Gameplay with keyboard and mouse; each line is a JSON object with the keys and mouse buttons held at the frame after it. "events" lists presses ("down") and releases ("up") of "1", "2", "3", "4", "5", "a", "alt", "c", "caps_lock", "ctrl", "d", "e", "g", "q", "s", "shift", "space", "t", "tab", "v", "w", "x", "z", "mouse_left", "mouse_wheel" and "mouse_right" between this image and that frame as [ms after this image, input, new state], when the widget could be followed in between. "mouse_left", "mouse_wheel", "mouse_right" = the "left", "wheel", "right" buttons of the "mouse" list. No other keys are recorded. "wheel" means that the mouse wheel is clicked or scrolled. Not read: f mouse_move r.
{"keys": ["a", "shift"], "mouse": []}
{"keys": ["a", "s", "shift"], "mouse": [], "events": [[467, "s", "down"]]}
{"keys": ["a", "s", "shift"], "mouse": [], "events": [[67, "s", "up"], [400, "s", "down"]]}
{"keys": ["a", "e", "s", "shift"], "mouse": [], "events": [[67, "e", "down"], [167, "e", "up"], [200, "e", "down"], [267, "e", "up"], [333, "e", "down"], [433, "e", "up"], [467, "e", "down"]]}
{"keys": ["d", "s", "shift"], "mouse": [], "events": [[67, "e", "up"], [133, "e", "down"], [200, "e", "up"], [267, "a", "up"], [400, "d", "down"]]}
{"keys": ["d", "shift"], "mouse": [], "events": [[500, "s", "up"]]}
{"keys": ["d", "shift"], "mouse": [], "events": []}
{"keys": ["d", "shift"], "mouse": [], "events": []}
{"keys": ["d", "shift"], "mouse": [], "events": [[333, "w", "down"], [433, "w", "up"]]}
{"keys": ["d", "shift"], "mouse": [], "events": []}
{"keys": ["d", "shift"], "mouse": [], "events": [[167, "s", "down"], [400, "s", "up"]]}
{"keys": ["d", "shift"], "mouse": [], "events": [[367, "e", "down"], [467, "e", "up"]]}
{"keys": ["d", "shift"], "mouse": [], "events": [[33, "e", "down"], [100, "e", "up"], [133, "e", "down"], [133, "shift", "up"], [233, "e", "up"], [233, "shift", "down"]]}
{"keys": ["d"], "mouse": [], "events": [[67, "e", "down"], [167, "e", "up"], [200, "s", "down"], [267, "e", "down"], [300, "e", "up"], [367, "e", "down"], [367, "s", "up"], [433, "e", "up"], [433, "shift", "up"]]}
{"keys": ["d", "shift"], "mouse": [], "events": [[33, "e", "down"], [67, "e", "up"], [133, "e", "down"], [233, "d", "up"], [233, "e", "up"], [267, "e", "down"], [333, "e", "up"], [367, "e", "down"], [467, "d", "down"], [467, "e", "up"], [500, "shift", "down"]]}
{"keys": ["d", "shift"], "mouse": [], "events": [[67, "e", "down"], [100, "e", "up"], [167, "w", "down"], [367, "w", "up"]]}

--------------------

■ Work order: Hand back the listing exactly. Include every line.

■ Solution for this task:
Gameplay with keyboard and mouse; each line is a JSON object with the keys and mouse buttons held at the frame after it. "events" lists presses ("down") and releases ("up") of "1", "2", "3", "4", "5", "a", "alt", "c", "caps_lock", "ctrl", "d", "e", "g", "q", "s", "shift", "space", "t", "tab", "v", "w", "x", "z", "mouse_left", "mouse_wheel" and "mouse_right" between this image and that frame as [ms after this image, input, new state], when the widget could be followed in between. "mouse_left", "mouse_wheel", "mouse_right" = the "left", "wheel", "right" buttons of the "mouse" list. No other keys are recorded. "wheel" means that the mouse wheel is clicked or scrolled. Not read: f mouse_move r.
{"keys": ["a", "shift"], "mouse": []}
{"keys": ["a", "s", "shift"], "mouse": [], "events": [[467, "s", "down"]]}
{"keys": ["a", "s", "shift"], "mouse": [], "events": [[67, "s", "up"], [400, "s", "down"]]}
{"keys": ["a", "e", "s", "shift"], "mouse": [], "events": [[67, "e", "down"], [167, "e", "up"], [200, "e", "down"], [267, "e", "up"], [333, "e", "down"], [433, "e", "up"], [467, "e", "down"]]}
{"keys": ["d", "s", "shift"], "mouse": [], "events": [[67, "e", "up"], [133, "e", "down"], [200, "e", "up"], [267, "a", "up"], [400, "d", "down"]]}
{"keys": ["d", "shift"], "mouse": [], "events": [[500, "s", "up"]]}
{"keys": ["d", "shift"], "mouse": [], "events": []}
{"keys": ["d", "shift"], "mouse": [], "events": []}
{"keys": ["d", "shift"], "mouse": [], "events": [[333, "w", "down"], [433, "w", "up"]]}
{"keys": ["d", "shift"], "mouse": [], "events": []}
{"keys": ["d", "shift"], "mouse": [], "events": [[167, "s", "down"], [400, "s", "up"]]}
{"keys": ["d", "shift"], "mouse": [], "events": [[367, "e", "down"], [467, "e", "up"]]}
{"keys": ["d", "shift"], "mouse": [], "events": [[33, "e", "down"], [100, "e", "up"], [133, "e", "down"], [133, "shift", "up"], [233, "e", "up"], [233, "shift", "down"]]}
{"keys": ["d"], "mouse": [], "events": [[67, "e", "down"], [167, "e", "up"], [200, "s", "down"], [267, "e", "down"], [300, "e", "up"], [367, "e", "down"], [367, "s", "up"], [433, "e", "up"], [433, "shift", "up"]]}
{"keys": ["d", "shift"], "mouse": [], "events": [[33, "e", "down"], [67, "e", "up"], [133, "e", "down"], [233, "d", "up"], [233, "e", "up"], [267, "e", "down"], [333, "e", "up"], [367, "e", "down"], [467, "d", "down"], [467, "e", "up"], [500, "shift", "down"]]}
{"keys": ["d", "shift"], "mouse": [], "events": [[67, "e", "down"], [100, "e", "up"], [167, "w", "down"], [367, "w", "up"]]}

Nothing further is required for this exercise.